JAKARTA, KOMPAS.com - Kepala Badan Nasional Penanggulangan Terorisme (BNPT) Komjen Boy Rafli Amar mengibaratkan penyebarluasan radikalisme yang mengarah kepada terorisme seperti Covid-19 yang merebak pesat.
Dalam analogi ala Boy itu, radikalisme juga dianggapnya sebagai virus.
"Virus intoleransi, radikalisme, seperti bagaimana virus corona itu bisa pernah selama dua tahun ini menghinggap kepada kalangan masyarakat kita," ujar Boy dalam jumpa pers di Hotel Aryaduta, Jakarta, Senin (20/6/2022).
Baca juga: BNPT Ungkap Korban Aksi Terorisme di Jateng Terbanyak
Boy beranggapan bahwa radikalisme diembuskan oleh pihak eksternal.
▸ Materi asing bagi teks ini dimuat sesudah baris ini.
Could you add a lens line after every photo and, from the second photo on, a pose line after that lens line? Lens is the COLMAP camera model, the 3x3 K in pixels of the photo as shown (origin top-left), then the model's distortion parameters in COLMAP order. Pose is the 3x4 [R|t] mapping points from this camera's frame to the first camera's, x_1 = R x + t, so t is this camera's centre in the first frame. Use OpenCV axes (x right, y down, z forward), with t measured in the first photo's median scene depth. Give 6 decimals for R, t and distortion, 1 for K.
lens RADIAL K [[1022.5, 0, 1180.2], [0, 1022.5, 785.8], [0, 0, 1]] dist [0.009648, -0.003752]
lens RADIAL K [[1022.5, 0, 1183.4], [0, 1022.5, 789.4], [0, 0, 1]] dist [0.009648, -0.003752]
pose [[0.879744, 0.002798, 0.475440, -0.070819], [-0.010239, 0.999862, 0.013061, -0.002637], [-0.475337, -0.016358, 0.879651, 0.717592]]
Ia menilai bahwa hal itu bertujuan memengaruhi anak bangsa untuk melakukan tindakan ekstrem dan kekerasan.
"Tentu ini adalah sebuah kondisi yang sangat tidak menguntungkan, tentu suatu kondisi yang sangat merugikan anak bangsa kita, apalagi kita melihat juga karena propaganda melalui sosial media," kata Boy.
Ia mengatakan, BNPT hingga Desember 2021 mencatat ratusan konten yang dianggap sebagai propaganda anti-NKRI dan anti-Pancasila, meski ia tak menjelaskan batas definisi anti-NKRI ataupun anti-Pancasila itu sendiri.
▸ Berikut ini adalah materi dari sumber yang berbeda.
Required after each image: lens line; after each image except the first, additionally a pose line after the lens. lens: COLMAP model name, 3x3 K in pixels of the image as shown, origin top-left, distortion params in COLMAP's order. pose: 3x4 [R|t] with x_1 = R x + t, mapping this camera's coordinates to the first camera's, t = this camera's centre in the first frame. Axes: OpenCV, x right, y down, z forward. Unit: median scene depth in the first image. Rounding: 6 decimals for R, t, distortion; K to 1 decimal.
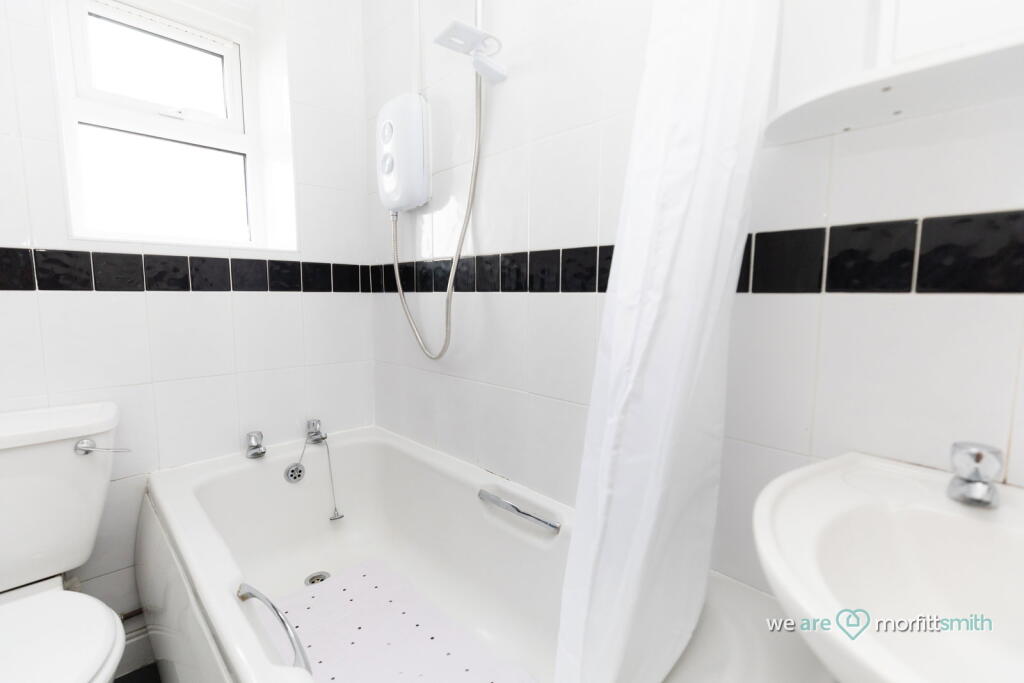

Baca juga: BNPT Sebut Khilafatul Muslimin Bertujuan Ganti Ideologi Negara, seperti NII atau JI
Namun, dalam jumpa pers, Boy kerap mengungkit soal ideologi kekerasan berbasis agama, utamanya yang berkaitan dengan jaringan terorisme internasional, seperti ISIS dan Al-Qaeda, sebagai antitesis Pancasila.
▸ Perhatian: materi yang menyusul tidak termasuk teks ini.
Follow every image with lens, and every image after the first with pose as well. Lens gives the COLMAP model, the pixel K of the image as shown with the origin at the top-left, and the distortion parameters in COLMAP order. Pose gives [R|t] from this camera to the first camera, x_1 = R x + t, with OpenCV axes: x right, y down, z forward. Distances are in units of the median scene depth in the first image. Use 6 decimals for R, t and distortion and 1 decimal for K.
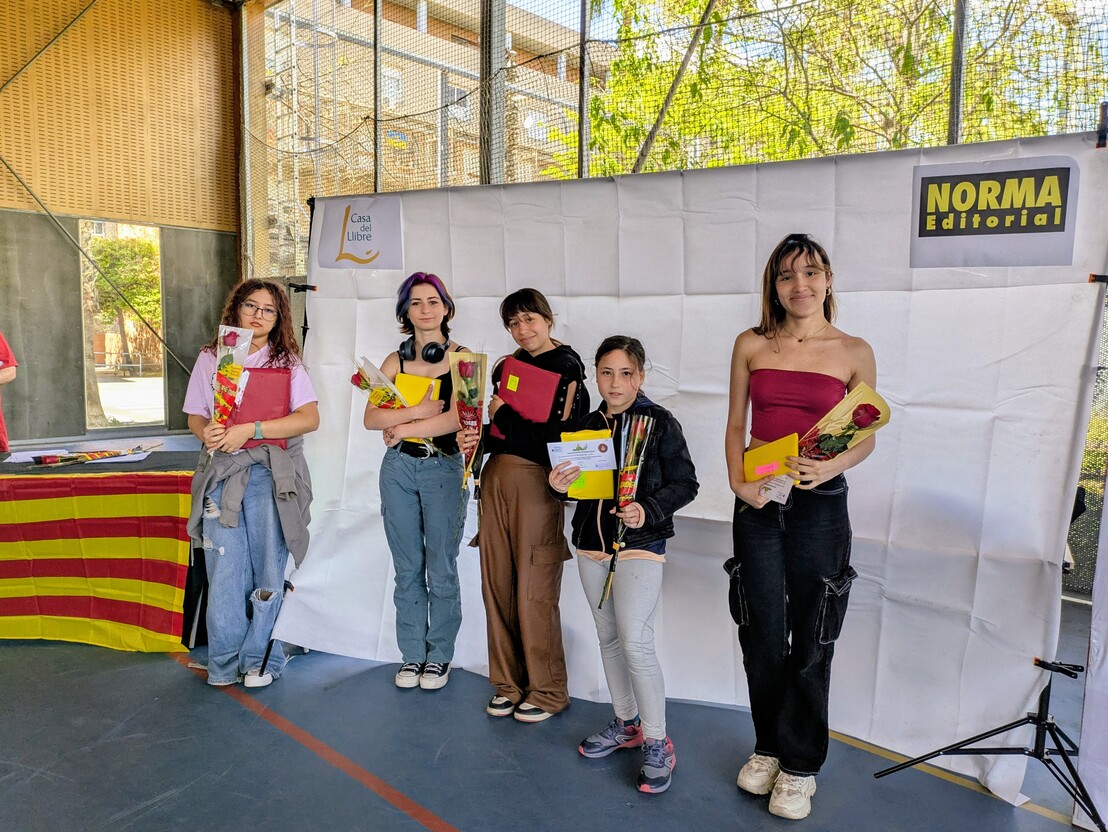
lens RADIAL K [[807.4, 0, 554.0], [0, 807.4, 416.0], [0, 0, 1]] dist [0.007093, -0.002507]
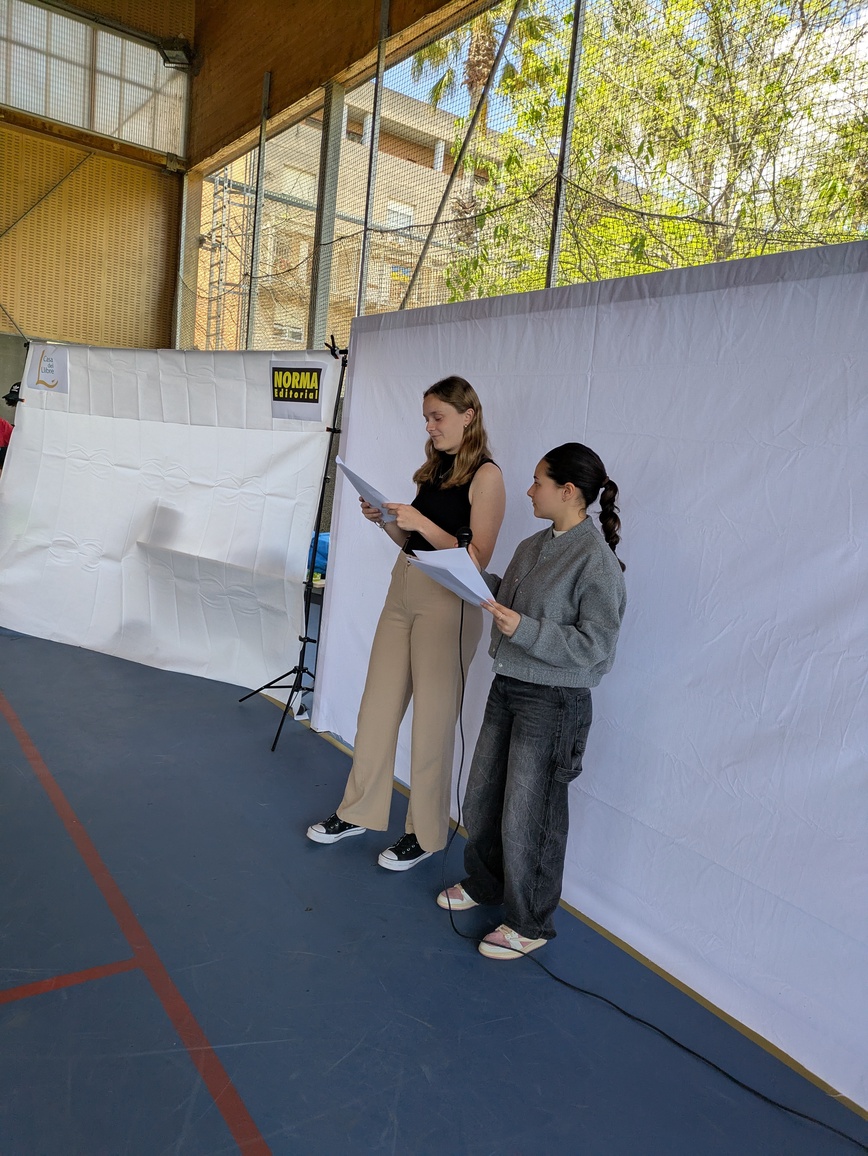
lens RADIAL K [[842.3, 0, 434.0], [0, 842.3, 578.0], [0, 0, 1]] dist [0.007093, -0.002507]
pose [[0.973895, 0.113254, -0.196728, 0.349870], [-0.108136, 0.993462, 0.036600, 0.018224], [0.199587, -0.014371, 0.979775, -0.221735]]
"Sepanjang Januari hingga Desember 2021, Badan Nasional Penanggulangan Terorisme (BNPT) mendeteksi 650 konten propaganda yang mengandung pesan anti-NKRI, anti-Pancasila, intoleransi, takfiri, konten terkait pendanaan dan pelatihan, termasuk di dalamnya glorifikasi ideologi," kata dia.